* **REQUIRED WORK**: Search the records for the word "Easy" and pick out every line that has it.

* **ENTRIES PROVIDED**:
+ + +

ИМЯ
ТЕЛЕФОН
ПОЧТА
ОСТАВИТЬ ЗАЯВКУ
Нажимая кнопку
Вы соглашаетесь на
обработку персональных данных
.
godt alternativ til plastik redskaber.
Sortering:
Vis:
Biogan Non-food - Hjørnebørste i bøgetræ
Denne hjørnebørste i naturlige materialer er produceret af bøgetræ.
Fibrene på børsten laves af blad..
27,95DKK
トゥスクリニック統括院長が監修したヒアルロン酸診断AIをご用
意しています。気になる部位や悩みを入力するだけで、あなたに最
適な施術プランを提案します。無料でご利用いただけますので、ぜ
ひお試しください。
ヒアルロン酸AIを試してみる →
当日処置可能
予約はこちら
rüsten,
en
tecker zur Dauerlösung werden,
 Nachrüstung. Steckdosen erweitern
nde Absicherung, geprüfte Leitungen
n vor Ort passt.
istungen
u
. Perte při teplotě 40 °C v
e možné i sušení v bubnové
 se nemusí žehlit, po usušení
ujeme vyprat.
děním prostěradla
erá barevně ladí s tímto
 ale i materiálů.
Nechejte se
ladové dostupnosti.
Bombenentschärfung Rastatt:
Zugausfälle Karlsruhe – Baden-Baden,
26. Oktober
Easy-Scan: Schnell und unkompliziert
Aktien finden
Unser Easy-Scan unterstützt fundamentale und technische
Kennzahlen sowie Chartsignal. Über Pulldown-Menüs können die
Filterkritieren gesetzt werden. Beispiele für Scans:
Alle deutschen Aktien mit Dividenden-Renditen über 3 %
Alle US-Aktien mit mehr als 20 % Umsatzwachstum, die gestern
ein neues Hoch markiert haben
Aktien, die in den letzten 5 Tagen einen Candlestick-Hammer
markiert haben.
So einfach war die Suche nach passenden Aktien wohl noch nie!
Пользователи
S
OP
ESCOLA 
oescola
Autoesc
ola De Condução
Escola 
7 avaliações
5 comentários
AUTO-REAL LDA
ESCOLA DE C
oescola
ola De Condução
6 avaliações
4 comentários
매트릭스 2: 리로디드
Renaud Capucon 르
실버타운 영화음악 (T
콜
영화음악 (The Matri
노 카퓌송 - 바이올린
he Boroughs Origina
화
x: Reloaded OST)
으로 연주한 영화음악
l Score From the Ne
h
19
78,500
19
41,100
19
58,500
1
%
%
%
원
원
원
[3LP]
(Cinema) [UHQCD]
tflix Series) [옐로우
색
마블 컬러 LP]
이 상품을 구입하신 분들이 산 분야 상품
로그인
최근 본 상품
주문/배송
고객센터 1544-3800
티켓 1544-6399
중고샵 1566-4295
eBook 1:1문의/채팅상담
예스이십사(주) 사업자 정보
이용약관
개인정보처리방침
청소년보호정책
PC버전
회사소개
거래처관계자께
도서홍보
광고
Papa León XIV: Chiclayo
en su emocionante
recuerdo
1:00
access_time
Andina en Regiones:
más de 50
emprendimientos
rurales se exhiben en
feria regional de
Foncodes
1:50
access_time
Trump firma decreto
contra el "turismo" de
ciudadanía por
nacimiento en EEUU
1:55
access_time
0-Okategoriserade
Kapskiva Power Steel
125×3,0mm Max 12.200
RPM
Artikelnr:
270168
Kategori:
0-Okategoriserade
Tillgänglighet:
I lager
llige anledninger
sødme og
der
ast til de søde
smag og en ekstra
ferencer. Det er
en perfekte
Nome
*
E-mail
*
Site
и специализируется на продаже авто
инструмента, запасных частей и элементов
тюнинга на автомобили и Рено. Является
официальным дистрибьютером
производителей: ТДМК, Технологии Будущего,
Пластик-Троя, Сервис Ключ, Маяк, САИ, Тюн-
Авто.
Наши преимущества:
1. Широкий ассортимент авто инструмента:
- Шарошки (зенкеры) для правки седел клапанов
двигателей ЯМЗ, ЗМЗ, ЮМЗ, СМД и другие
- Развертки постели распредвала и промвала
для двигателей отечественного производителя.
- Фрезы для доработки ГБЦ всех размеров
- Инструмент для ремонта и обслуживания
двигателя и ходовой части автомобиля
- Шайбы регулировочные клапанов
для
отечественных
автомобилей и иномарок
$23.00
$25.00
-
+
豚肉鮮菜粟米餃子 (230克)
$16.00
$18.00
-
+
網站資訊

+ + +

* **RESPONSE FOR THIS EXERCISE**:
Easy-Scan: Schnell und unkompliziert
Unser Easy-Scan unterstützt fundamentale und technische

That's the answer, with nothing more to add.